I feel like I have just returned from visiting an old friend, having spent a couple of hours laughing, telling jokes, hearing stories, singing together, and reminiscing about old times.
For over two decades my Saturday nights included the radio show, “A Prairie Home Companion”—often as I drove stretches of Illinois’ cornfields. Many countless hours I spent enjoying the music, drawn into the homespun humor and wisdom of Garrison Keillor and his silly but sometimes pithy comment-filled adventures of Detective Guy Noir. Often, in the midst of fairly mundane patter, I’d hear some epigram of the real that would stay with me. I have remembered—perhaps incorrectly, but nonetheless—a Guy Noir story epigram, “I would rather be burnished with use than rusty from neglect.” Another time, I remember a story Keillor told of Lake Woebegone about how a dove rose up to the rafters during one of the Lutheran minister’s sermons and how everyone sat wondering if it was the Holy Ghost having come to visit them. They are stories that the imagination of radio enhances and the show became routine enjoyment for me.
I love how when Keillor’s stories are well told that they suck me into their world. Robert Altman’s new film, A Prairie Home Companion, based on a screenplay by Garrison Keillor, does just that. There are no Lake Woebegone homilies here, but the entire film becomes that extended fictional narrative where anything can happen.
Some of the musical numbers speak so clearly to some place within me that I felt transcended watching them being performed. Merle Streep and Lily Tomlin as the Johnson sisters were a joy to watch—and I found myself actually tearing up on their song about their mother and family moving on, remembering losses I've experienced also.
The movie is, after all, about death—a character dies, the show is to be killed off and the theatre is to be torn down. But the gentle spirit of Keiller keeps it from being too dark. After all, when Dangerous Woman wears a white trench coat “molded so tightly to her body that you can read her underwear,” humor staves off any fear of that Great By and By. Dangerous Woman says not to mourn the passing of an old man but rather rejoice in what he brought you. Is that any different than Emily in “Our Town” asking us to look at what is passing from our lives and hold on to it as long as we can?
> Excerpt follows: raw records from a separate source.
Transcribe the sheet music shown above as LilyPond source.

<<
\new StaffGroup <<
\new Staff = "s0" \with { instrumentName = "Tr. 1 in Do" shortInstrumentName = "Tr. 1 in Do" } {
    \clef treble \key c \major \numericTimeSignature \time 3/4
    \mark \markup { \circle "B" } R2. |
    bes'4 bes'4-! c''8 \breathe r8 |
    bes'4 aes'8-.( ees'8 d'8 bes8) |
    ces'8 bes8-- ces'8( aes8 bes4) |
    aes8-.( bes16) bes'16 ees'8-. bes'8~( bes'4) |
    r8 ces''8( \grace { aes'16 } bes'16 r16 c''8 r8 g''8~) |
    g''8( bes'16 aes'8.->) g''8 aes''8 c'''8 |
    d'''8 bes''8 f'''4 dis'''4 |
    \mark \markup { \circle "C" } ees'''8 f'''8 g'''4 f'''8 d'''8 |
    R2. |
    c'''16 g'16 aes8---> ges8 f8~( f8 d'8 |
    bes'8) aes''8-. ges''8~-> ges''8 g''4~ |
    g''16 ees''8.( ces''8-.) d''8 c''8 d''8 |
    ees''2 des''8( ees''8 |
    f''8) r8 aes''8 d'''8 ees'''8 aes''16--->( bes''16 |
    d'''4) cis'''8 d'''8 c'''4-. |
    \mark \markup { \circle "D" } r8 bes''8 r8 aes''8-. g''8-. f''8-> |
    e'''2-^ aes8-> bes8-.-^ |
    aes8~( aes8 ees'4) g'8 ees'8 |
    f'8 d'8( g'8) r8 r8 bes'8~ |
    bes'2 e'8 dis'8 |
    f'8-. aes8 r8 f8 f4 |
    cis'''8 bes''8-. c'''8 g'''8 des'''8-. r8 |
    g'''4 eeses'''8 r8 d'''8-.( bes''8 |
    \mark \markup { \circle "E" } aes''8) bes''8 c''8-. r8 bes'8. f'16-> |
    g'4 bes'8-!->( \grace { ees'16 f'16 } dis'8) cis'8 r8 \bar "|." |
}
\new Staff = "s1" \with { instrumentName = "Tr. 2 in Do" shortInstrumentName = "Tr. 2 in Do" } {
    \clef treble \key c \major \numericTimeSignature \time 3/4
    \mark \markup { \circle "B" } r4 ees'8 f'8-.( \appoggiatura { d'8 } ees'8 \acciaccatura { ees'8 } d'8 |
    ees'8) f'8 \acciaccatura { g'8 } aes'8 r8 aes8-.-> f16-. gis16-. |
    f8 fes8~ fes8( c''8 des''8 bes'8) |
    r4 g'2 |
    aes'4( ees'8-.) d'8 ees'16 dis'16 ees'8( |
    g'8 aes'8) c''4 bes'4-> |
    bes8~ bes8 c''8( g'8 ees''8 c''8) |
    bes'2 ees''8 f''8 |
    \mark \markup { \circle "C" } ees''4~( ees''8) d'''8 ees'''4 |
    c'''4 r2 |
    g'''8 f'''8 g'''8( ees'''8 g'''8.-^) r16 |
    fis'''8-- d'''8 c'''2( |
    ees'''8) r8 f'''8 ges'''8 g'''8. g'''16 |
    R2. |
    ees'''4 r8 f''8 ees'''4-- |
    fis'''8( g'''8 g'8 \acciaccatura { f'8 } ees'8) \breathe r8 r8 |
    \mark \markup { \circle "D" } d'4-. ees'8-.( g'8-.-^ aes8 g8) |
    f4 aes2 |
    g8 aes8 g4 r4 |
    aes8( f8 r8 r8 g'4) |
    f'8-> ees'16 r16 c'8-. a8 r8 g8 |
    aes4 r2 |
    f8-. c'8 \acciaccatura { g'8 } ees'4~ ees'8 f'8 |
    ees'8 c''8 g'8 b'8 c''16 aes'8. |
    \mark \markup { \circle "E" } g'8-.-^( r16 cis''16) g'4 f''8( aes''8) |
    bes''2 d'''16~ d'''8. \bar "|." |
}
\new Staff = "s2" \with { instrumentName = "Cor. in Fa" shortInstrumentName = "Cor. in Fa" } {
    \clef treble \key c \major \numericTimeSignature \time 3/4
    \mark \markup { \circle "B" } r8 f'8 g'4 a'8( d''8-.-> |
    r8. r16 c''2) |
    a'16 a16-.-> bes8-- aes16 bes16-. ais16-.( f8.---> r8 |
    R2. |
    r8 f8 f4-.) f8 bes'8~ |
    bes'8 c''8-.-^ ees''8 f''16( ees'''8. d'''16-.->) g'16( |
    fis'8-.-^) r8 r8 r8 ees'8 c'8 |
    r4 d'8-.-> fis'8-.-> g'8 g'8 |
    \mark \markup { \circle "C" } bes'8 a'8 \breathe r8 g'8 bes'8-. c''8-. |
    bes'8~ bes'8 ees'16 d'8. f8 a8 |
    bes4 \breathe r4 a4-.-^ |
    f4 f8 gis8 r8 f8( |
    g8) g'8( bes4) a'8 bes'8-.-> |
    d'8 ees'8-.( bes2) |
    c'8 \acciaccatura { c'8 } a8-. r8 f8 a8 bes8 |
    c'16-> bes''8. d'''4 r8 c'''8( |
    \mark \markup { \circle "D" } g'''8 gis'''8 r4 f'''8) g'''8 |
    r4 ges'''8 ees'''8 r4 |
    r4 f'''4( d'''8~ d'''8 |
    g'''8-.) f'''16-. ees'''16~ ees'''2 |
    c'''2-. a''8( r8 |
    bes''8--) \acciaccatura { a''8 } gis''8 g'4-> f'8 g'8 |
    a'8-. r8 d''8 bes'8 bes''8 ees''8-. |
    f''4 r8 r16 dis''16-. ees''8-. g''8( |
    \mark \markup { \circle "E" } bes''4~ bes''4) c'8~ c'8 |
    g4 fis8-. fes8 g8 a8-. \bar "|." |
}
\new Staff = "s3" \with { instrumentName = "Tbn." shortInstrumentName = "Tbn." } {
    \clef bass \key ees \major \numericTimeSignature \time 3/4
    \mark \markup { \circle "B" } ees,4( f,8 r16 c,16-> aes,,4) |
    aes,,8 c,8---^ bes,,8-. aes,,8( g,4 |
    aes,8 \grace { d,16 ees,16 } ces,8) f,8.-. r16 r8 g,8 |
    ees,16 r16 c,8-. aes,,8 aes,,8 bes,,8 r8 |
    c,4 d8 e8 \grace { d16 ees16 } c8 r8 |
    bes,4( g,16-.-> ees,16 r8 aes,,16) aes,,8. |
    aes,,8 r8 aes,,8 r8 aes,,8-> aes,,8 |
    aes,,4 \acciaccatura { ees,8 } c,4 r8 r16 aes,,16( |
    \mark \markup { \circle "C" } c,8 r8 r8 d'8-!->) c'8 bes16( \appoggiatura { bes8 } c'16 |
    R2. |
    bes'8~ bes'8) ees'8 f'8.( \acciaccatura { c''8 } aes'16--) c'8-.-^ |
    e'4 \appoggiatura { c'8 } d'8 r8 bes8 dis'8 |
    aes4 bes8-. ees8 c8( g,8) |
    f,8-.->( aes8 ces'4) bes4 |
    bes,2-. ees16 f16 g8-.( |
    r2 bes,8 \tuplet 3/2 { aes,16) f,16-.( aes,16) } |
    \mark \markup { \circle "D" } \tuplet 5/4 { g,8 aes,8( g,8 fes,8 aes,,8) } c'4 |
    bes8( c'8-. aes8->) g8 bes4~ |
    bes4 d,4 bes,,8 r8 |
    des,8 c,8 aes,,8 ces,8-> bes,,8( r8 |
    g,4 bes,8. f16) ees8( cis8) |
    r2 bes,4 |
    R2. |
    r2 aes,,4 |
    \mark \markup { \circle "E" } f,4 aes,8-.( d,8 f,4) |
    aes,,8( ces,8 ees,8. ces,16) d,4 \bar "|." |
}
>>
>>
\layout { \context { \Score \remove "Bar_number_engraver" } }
As the credits began, I felt good about myself… good about the film… good about life.
The music is one of the first reasons to see the film. I’ve already mentioned my admiration for Streep and Tomlin. The singing cowboys Woody Harrelson and John C. Reilly offer two great specialty songs, and even Lindsay Lohan proves that she can belt out with the best of them. The rich husky gospel voice of diva Jearlyn Steele makes you want to join in at the end when she calls you to sing along. I wanted to… I wanted to clap and stomp my feet, but waited to applaud enthusiastically with the rest of the audience at the end.
Watching Altman’s films from McCabe and Mrs. Miller (1971) up to now, I’ve come to expect the characteristic ensemble acting, the overlapping speeches, the improvisational feel, but I don’t recall any film of his capturing the warmth and affirmation of life that this one does. Perhaps when Altman had his heart transplant 11 years ago, he learned how to share what is important with us.
Like Altman who is perhaps investigating his own mortality and Keillor who is investigating the end of 32 years of performing his radio show, I find myself past a triple bypass and the closure (perhaps) of 39 years of teaching. Like Meryl Streep’s character, I want to continue doing farewell tours for long as I can remember the lines. …And this movie helps me realize that goodbyes don’t wipe out the good memories. And sometimes just being and doing and enjoying for as long as you can is enough.